Series of Korean typeface

The Nanum fonts is a series of open source unicode fonts designed for the Korean language, designed by Sandoll Communications and Fontrix (폰트릭스). It includes a sans serif (gothic), serif (myeongjo), monospace (coding), pen script, and brush script typefaces. It was published and distributed by Naver.

It is the basic Korean font of Ubuntu Linux since version 12.04. The five Nanum fonts are also included in Mac OS X 10.7 Lion.

== Variations ==

=== Nanum Gothic ===
It was designed by Sandoll Communications and released in 2008–2011. It has three weights without Italics.

=== Nanum Gothic Coding ===
It is similar with Nanum Gothic but is designed for developers to use easily. It was released in 2009. It is the monospaced edition of Nanum Gothic.

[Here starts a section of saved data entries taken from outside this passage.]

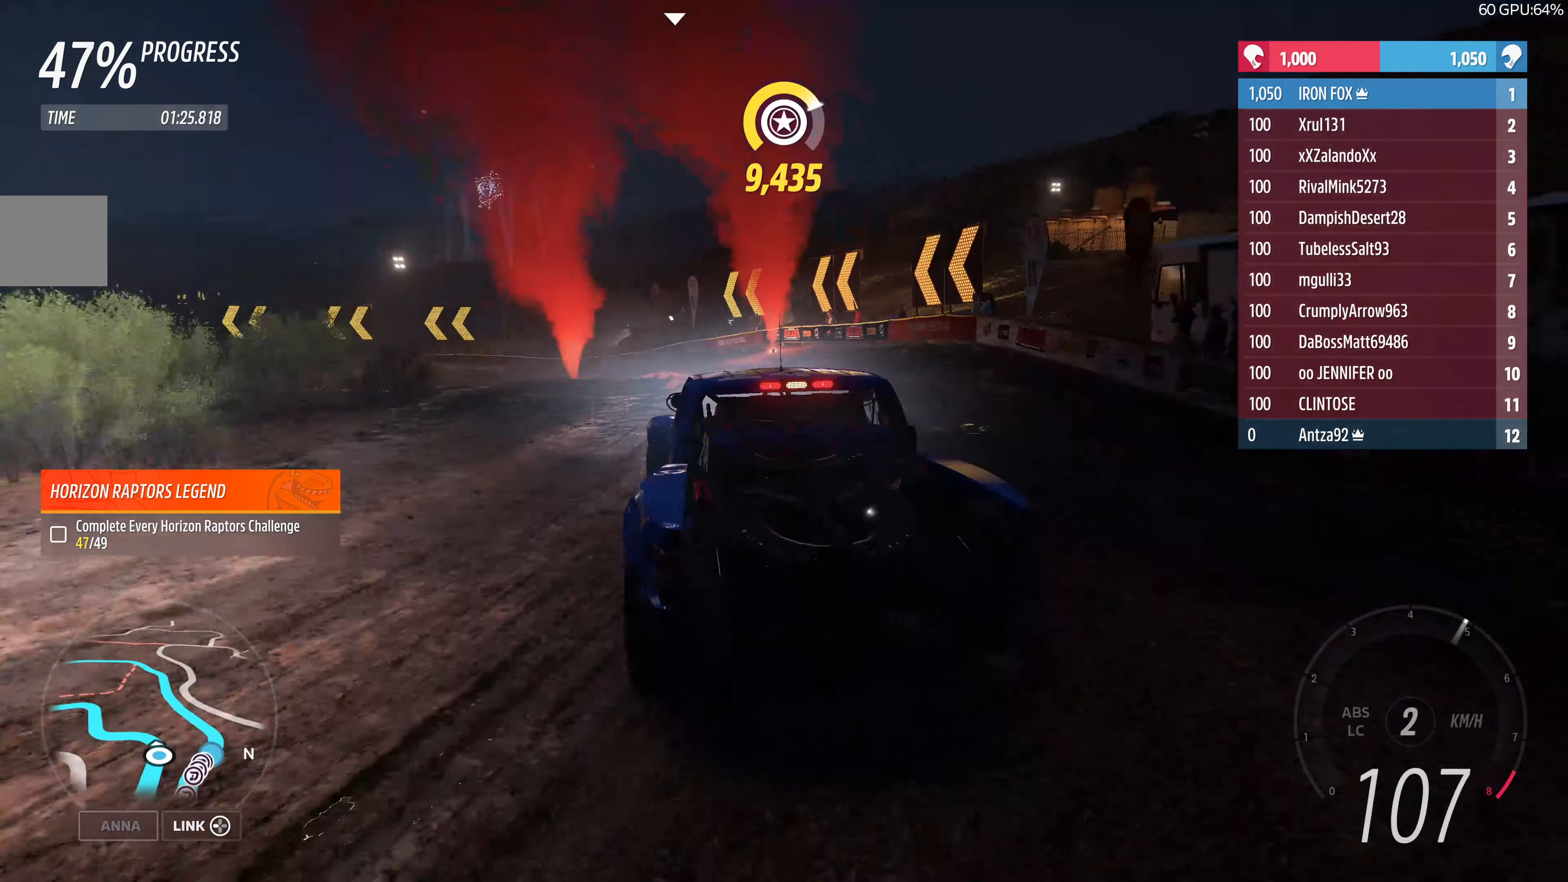
{"buttons": [], "left_stick": "center", "right_stick": "center", "events": [[34, "left_stick", "left"], [267, "left_stick", "center"]]}
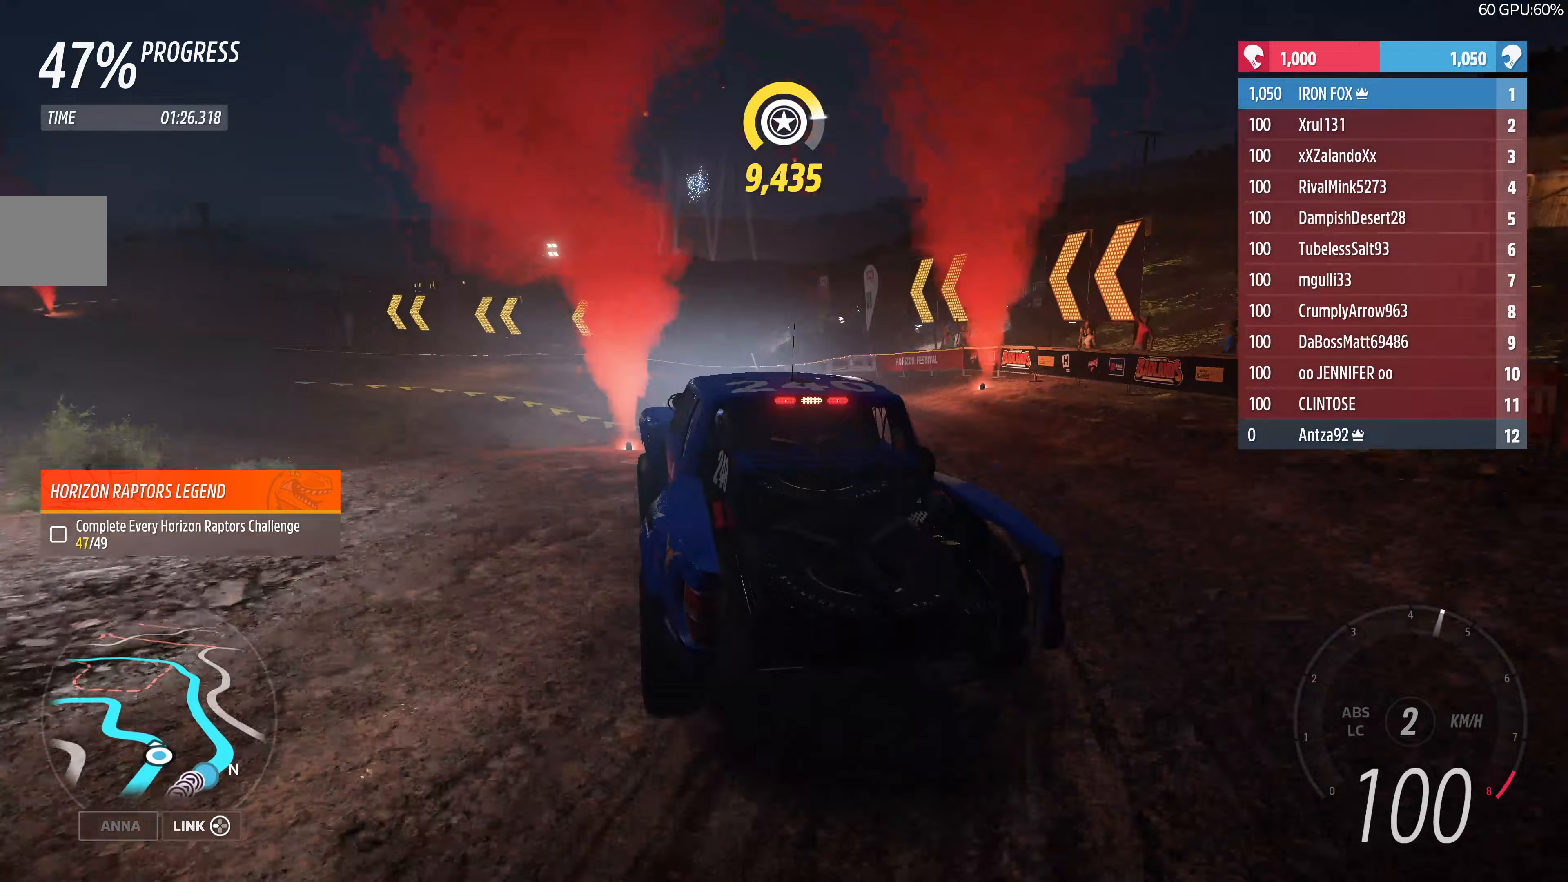
{"buttons": ["R2"], "left_stick": "up", "right_stick": "center", "events": [[200, "left_stick", "up-left"], [333, "left_stick", "up"], [433, "R2", "down"]]}
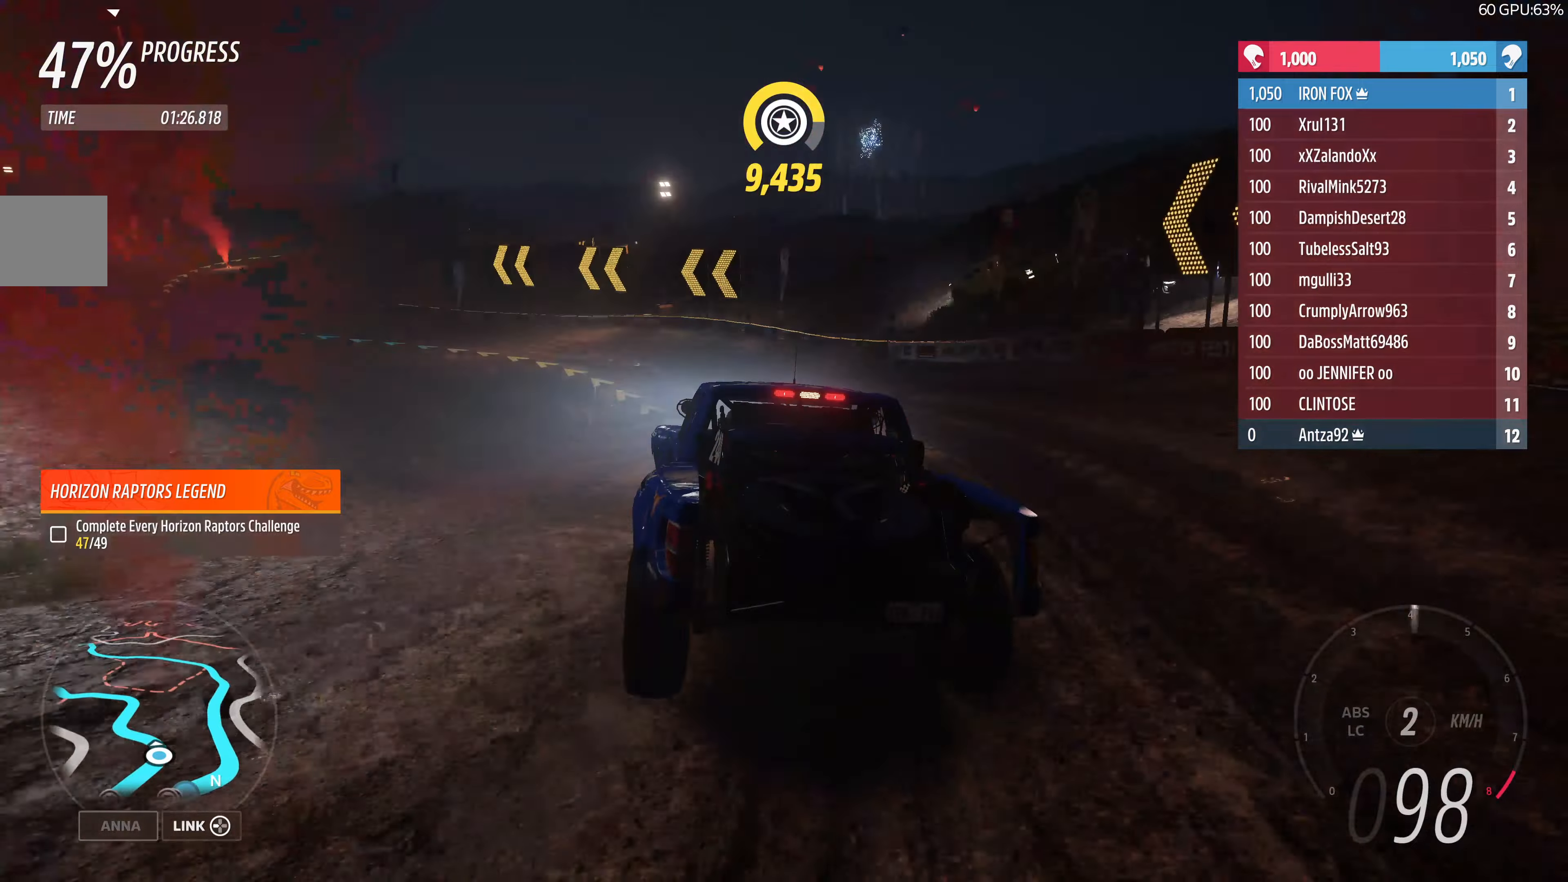
{"buttons": ["R2"], "left_stick": "up", "right_stick": "center", "events": []}
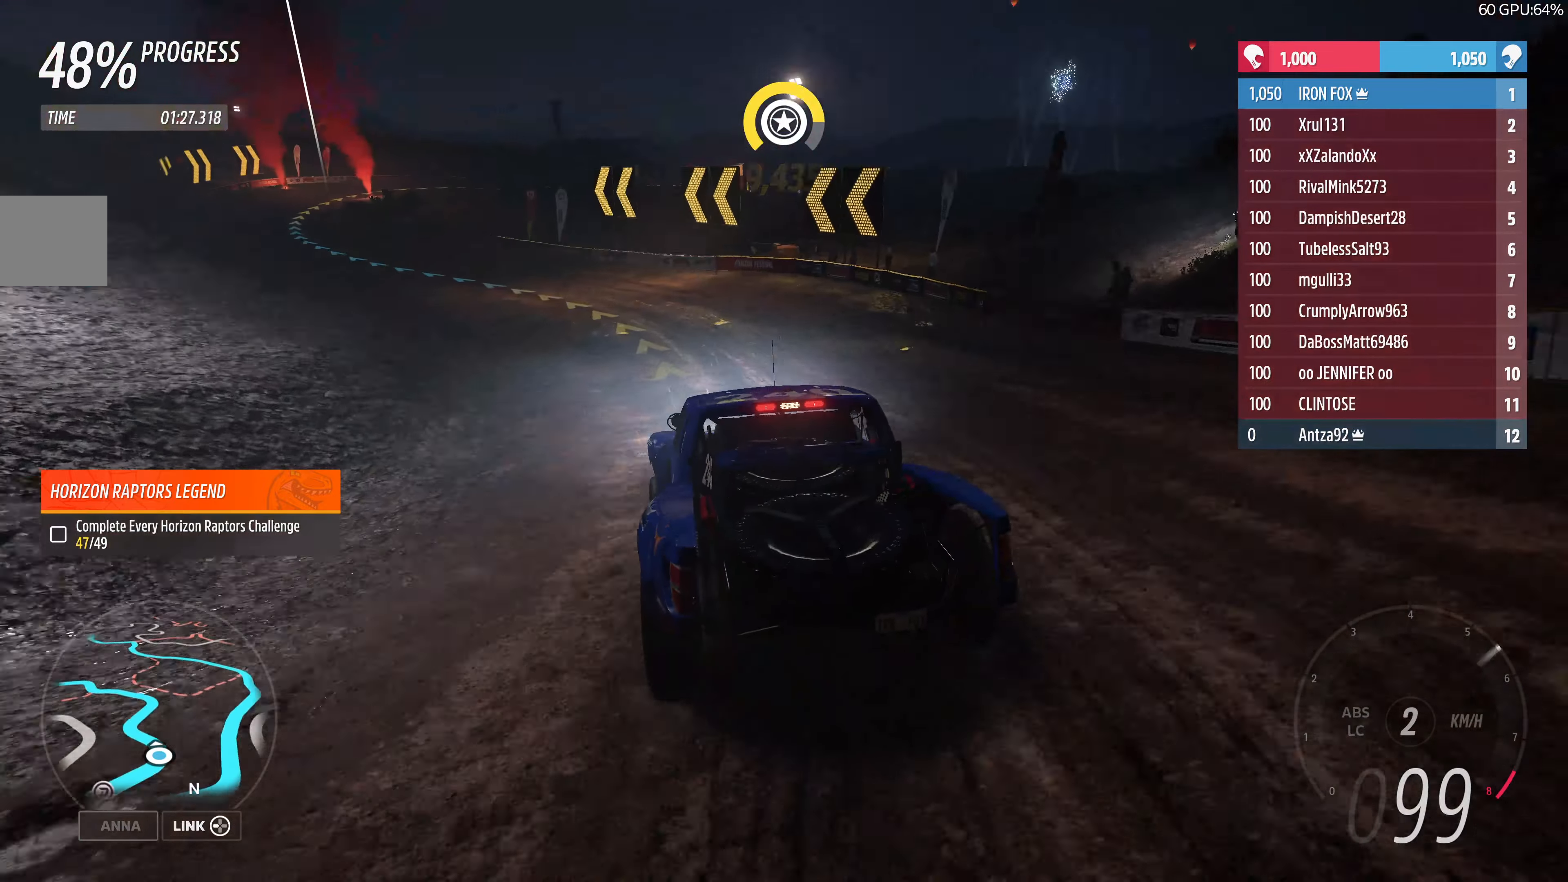
{"buttons": ["R2"], "left_stick": "up-left", "right_stick": "center", "events": [[267, "left_stick", "up-left"]]}
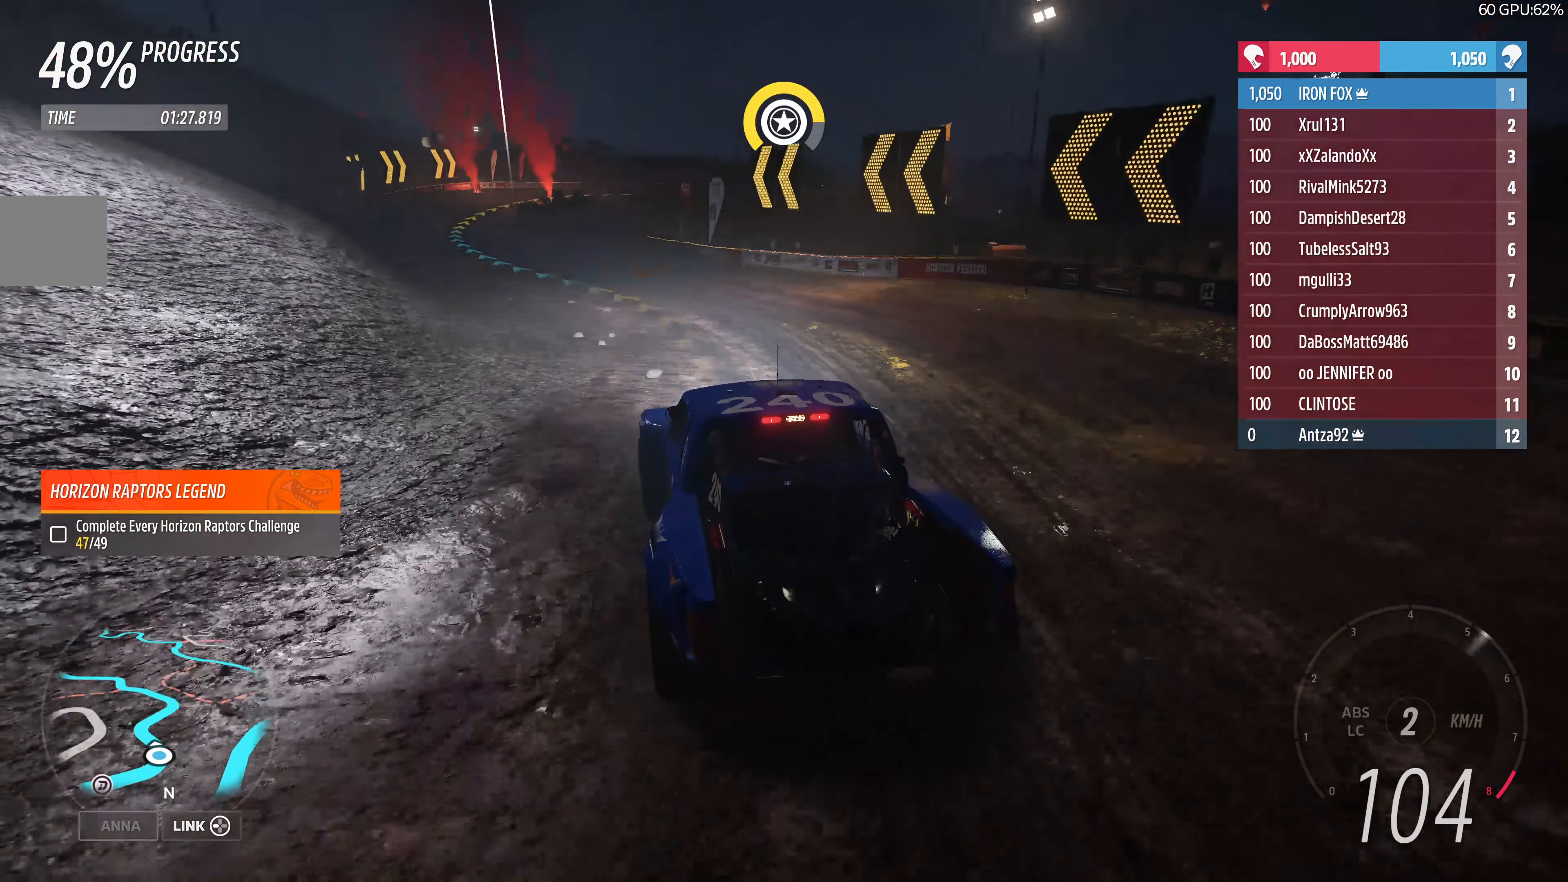
{"buttons": ["R2"], "left_stick": "up", "right_stick": "center", "events": [[400, "left_stick", "up"]]}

It has two weights without Italics.

=== Nanum Myeongjo ===
It was designed by Fontrix and released in 2008. It has three weights without Italics

=== Nanum handwriting (brush and pen) ===
It consists of two types of handwriting, brush and pen. It was included with the Nanum Fonts 3.0 version.

=== Nanum Gothic Eco and Nanum Myeongjo Eco ===
It was developed by technical tie-up with Ecofont BV. It was designed to save ink on printers.